Penanda tanggal itu adalah peristiwa-peristiwa sejarah, tetapi proses dan berjalannya peristiwa-peristiwa tersebut adalah fakta yang tidak hanya berupa fakta tunggal, tetapi juga fakta jamak dan bersifat multidimensi. Sampai di sini, kebenaran sejarah kemudian menjadi persoalan yang tak terbantahkan dan cenderung hanya berakhir dengan mitos-mitos baru. 


Tidak mudahnya membangun konstruksi sejarah yang memasukkan dua unsur sekaligus, subyektivitas dan obyektivitas, menjadikan kejujuran sejarah menjadi solusi rasional untuk memperoleh kebenaran sejarah. Sebuah konstruksi kebenaran tentang peristiwa sejarah yang dibangun dengan sebuah kejujuran, baik kejujuran akademik maupun publik. 


Kejujuran berbangsa

Akhir-akhir ini ada usulan untuk dilakukan penulisan ulang terhadap peristiwa 30 September 1965. Apresiasi perlu diberikan untuk sebuah ide yang diharapkan dapat membri jalan keluar. 


Tentu, tidak hanya peristiwa 30 September 1965 yang perlu direkonstruksi, tetapi keberanian menulis ulang sejarah Indonesia dan kepahlawanan merupakan keberanian untuk membuka kebenaran sejarah. 


Persoalannya, apakah ada kebenaran sejarah yang mau diungkap ketika publik sudah lelah dengan fakta-fakta yang masif, mistis, dan subyektif? Banyaknya fakta yang berkembang tanpa kendali membuat semakin dimungkinkan adanya argumen yang semakin memunculkan jaringan faktual yang rumit dan absurd. 


Fakta yang dibangun atas dasar opini semata, cenderung berpotensi menjadi mitos. Sayangnya, mitos terkadang juga dapat menjadi pembenar dan melampaui kebenaran sejarah itu sendiri sehingga mitos seolah menjadi sebuah kebenaran sejarah baru. 


Penerbitan buku-buku atas nama sejarah, dari masa klasik (pre-literacy era), Hindu, Buddha, Islam, sampai masa kontemporer ini, bukanlah soal kebenaran sejarah yang mengalami mitologisasi semata, tetapi lebih serius terkait dengan wajah kejujuran berbangsa dan bernegara. Bagaimana mitos-mitos dapat menjadi dan diyakini sebagai sebuah kebenaran sejarah? 


Minimnya tulisan sejarah dan tidak adanya kemauan akademik yang serius terkait rekonstruksi sejarah bangsa ini sangat memungkinkan menyebabkan munculnya tulisan-tulisan “pseudo-history”, bukan tulisan sejarah tetapi dianggap tulisan sejarah di mana di ranah publik justru menjadi kebenaran itu sendiri.
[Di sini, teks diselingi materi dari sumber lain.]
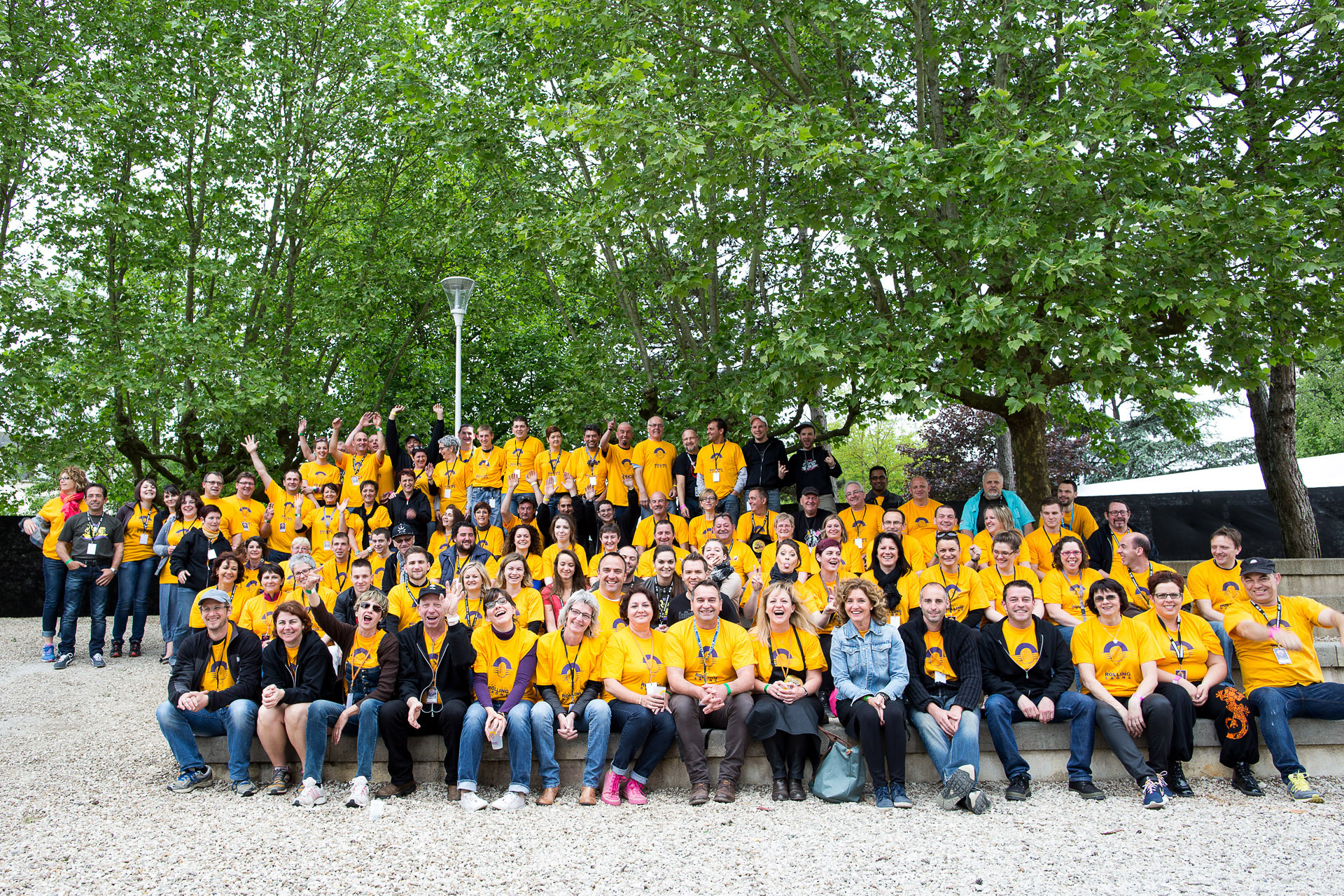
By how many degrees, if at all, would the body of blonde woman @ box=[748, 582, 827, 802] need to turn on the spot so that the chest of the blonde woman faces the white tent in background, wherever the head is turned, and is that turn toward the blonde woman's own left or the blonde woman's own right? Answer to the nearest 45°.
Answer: approximately 135° to the blonde woman's own left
Sementara itu, kajian sejarah serius hanya muncul di rak perpustakaan yang lusuh tanpa pembacaan ulang dan interpretasi baru. 


Ironi sebuah bangsa yang hidup dan berkembang di tengah-tengah mitos dan dibangun atas kesadaran mitologis. Tidak jarang, “pseudo history” yang mistis ini justru sering menjadi alat legitimasi yang absolut dan memberi daya paksa di atas kebenaran sejarah. 


Rekonstruksi “Sejarah”

Di sinilah merekonstruksi sejarah Indonesia, termasuk sejarah kepahlawanan, menjadi keharusan sejarah sebagai langkah membuka kebenaran dan kejujuran sejarah bangsa. Menulis sejarah adalah menulis kejujuran yang diperkuat dengan argumentasi dan narasi yang nalar dan rasional. 
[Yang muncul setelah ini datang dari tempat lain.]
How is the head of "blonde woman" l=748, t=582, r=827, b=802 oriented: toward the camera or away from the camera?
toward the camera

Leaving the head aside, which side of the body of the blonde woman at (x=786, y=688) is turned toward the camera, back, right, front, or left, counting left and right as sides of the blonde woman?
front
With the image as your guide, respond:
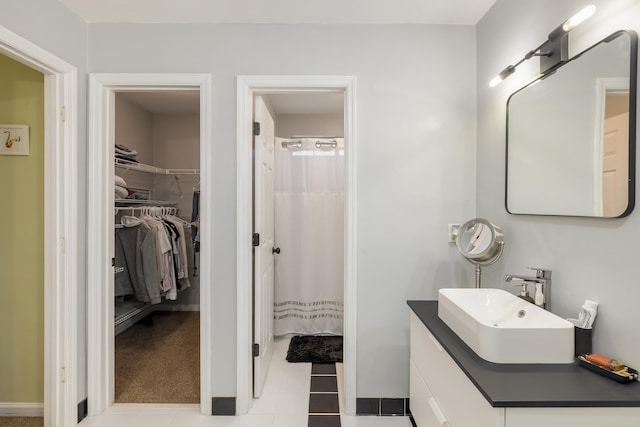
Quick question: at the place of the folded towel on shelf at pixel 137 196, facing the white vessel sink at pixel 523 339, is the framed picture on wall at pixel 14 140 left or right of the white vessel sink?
right

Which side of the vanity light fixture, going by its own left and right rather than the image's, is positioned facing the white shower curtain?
right

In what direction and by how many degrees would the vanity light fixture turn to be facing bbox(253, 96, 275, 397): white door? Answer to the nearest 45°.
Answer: approximately 45° to its right

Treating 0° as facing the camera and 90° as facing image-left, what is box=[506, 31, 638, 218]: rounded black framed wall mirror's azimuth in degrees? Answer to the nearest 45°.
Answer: approximately 45°

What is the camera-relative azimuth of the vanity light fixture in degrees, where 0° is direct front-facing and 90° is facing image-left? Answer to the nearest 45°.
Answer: approximately 45°
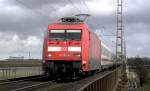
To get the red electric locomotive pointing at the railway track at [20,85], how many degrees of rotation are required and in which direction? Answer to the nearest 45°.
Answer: approximately 45° to its right

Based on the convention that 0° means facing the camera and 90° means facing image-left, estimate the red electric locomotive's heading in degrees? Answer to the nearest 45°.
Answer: approximately 0°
Di sini sejarah tidak lagi hanya berkutat pada persoalan stigma pembenaran atau penidakbenaran sebuah peristiwa sejarah, tetapi menjadi wajah sebuah bangsa. 


Terkait penulisan dan pengungkapan sejarah kepahlawanan, paling tidak hal ini menjadi cermin bagaimana bangsa ini direkonstruksi. Artinya, penulisan dan kajian terhadap kepahlawanan tidak sekadar menulis sebuah biografi yang dianggap memiliki kemampuan melampaui sejarahnya, tetapi harga yang mahal yang namanya “menulis wajah sendiri” sebagai bangsa akan dpertaruhkan. 


Sejarah bukanlah kebenaran absolut untuk menghakimi sebuah peristiwa, tetapi sejarah, paling tidak, akan memberikan solusi karut-marutnya pemikiran faktual tentang bangsa. Demitologisasi kepahlawanan seharusnya sudah menjadi komitmen untuk sebuah harga diri bangsa melalui kejujuran sejarah. 


Dengan demikian, paling tidak penulisan ulang tidak justru menambah mitos-mitos baru, yang semakin menjadikan bangsa ini menjadi bangsa yang ahistoris.